# TASK GOAL:
Set down each entry from the block beneath, exactly as written.

[Records drawn from a dataset]
Start of Block

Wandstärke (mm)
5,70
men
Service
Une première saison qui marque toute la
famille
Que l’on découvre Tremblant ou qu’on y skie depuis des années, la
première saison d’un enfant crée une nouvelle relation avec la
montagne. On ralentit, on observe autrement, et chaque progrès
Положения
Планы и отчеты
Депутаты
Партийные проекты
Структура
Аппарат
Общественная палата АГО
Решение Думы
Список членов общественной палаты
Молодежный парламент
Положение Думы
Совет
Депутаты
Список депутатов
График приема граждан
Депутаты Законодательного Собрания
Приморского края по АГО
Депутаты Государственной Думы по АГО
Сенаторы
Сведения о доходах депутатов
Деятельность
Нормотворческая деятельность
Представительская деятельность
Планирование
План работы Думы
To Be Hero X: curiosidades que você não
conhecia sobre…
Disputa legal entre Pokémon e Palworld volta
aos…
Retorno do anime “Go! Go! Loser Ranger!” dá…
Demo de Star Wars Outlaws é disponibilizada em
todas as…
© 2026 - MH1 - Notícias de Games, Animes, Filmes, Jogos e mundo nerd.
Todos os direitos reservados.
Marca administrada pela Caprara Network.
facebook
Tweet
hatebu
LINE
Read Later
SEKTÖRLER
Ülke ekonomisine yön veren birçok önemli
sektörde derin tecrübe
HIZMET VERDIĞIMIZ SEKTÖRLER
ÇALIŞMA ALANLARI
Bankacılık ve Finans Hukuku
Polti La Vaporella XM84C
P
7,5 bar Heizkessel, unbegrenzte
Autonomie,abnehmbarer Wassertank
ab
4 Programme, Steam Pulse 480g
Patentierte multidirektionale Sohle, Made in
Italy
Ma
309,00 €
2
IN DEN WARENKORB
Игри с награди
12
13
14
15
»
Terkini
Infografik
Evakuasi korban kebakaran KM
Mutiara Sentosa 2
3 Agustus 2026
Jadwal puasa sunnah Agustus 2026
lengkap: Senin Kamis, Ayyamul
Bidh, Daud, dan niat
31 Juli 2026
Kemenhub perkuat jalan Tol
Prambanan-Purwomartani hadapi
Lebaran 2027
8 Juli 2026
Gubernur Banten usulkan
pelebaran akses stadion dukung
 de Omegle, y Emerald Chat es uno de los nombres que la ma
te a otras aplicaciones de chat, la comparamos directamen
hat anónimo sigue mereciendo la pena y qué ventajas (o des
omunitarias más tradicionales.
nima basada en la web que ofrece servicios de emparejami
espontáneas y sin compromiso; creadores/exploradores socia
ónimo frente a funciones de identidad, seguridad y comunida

End of Block

# ANSWER FOR THIS EXERCISE:
Wandstärke (mm)
5,70
men
Service
Une première saison qui marque toute la
famille
Que l’on découvre Tremblant ou qu’on y skie depuis des années, la
première saison d’un enfant crée une nouvelle relation avec la
montagne. On ralentit, on observe autrement, et chaque progrès
Положения
Планы и отчеты
Депутаты
Партийные проекты
Структура
Аппарат
Общественная палата АГО
Решение Думы
Список членов общественной палаты
Молодежный парламент
Положение Думы
Совет
Депутаты
Список депутатов
График приема граждан
Депутаты Законодательного Собрания
Приморского края по АГО
Депутаты Государственной Думы по АГО
Сенаторы
Сведения о доходах депутатов
Деятельность
Нормотворческая деятельность
Представительская деятельность
Планирование
План работы Думы
To Be Hero X: curiosidades que você não
conhecia sobre…
Disputa legal entre Pokémon e Palworld volta
aos…
Retorno do anime “Go! Go! Loser Ranger!” dá…
Demo de Star Wars Outlaws é disponibilizada em
todas as…
© 2026 - MH1 - Notícias de Games, Animes, Filmes, Jogos e mundo nerd.
Todos os direitos reservados.
Marca administrada pela Caprara Network.
facebook
Tweet
hatebu
LINE
Read Later
SEKTÖRLER
Ülke ekonomisine yön veren birçok önemli
sektörde derin tecrübe
HIZMET VERDIĞIMIZ SEKTÖRLER
ÇALIŞMA ALANLARI
Bankacılık ve Finans Hukuku
Polti La Vaporella XM84C
P
7,5 bar Heizkessel, unbegrenzte
Autonomie,abnehmbarer Wassertank
ab
4 Programme, Steam Pulse 480g
Patentierte multidirektionale Sohle, Made in
Italy
Ma
309,00 €
2
IN DEN WARENKORB
Игри с награди
12
13
14
15
»
Terkini
Infografik
Evakuasi korban kebakaran KM
Mutiara Sentosa 2
3 Agustus 2026
Jadwal puasa sunnah Agustus 2026
lengkap: Senin Kamis, Ayyamul
Bidh, Daud, dan niat
31 Juli 2026
Kemenhub perkuat jalan Tol
Prambanan-Purwomartani hadapi
Lebaran 2027
8 Juli 2026
Gubernur Banten usulkan
pelebaran akses stadion dukung
 de Omegle, y Emerald Chat es uno de los nombres que la ma
te a otras aplicaciones de chat, la comparamos directamen
hat anónimo sigue mereciendo la pena y qué ventajas (o des
omunitarias más tradicionales.
nima basada en la web que ofrece servicios de emparejami
espontáneas y sin compromiso; creadores/exploradores socia
ónimo frente a funciones de identidad, seguridad y comunida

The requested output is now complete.